### INSTRUCTION 1
From the passage on Conservative spending, copy the text between "The Conservative Government, when" and "government from Brussels.", inclusive.
### INSTRUCTION 2
List each city or country that the passage on Conservative spending names, giving each one once.

### PAGE EXCERPT
------------

The Conservative Government, when returned to power in June 1970, embarked on what I term Common Market strategy They were all too ready to spend many millions of pounds on Maplin and the Channel Tunnel. The continuation of their policies would ultimately have led to government from Brussels.

Throughout their years in office the Conservative Government adopted a parsimonious attitude to Wales, particularly to south-east Wales. For example, there was the issue over the schemes for the expansion for the port of Bristol. Several schemes had been successively rejected by the previous Labour Government on both social and economic grounds, but immediately the Conservative Government came to power in June 1970 Bristol was given the go-ahead. Now that famous city has a £25 million hole in the ground, at double the original cost. My latest information is that not one shipping line has indicated that it is ready to use the new West Dock development.

------------

### EXTRACTED DATA
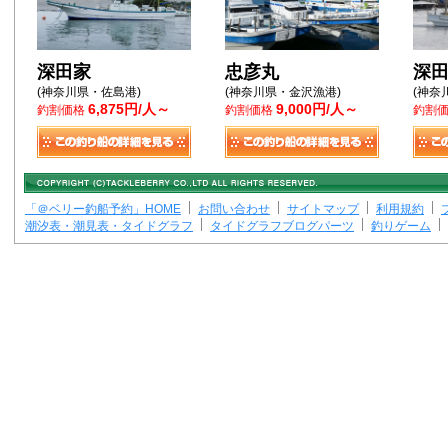
深田家
忠彦丸
深
(神奈川県・佐島港)
(神奈川県・金沢漁港)
(神奈
6,875円/人～
9,000円/人～
釣割価格
釣割価格
釣割
「＠ベリー釣船予約」HOME
お問い合わせ
サイトマップ
利用規約
潮汐表・潮見表・タイドグラフ
タイドグラフブログパーツ
釣りゲーム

------------

### TASK OUTPUT 1
The Conservative Government, when returned to power in June 1970, embarked on what I term Common Market strategy They were all too ready to spend many millions of pounds on Maplin and the Channel Tunnel. The continuation of their policies would ultimately have led to government from Brussels.

### TASK OUTPUT 2
Brussels
Wales
Bristol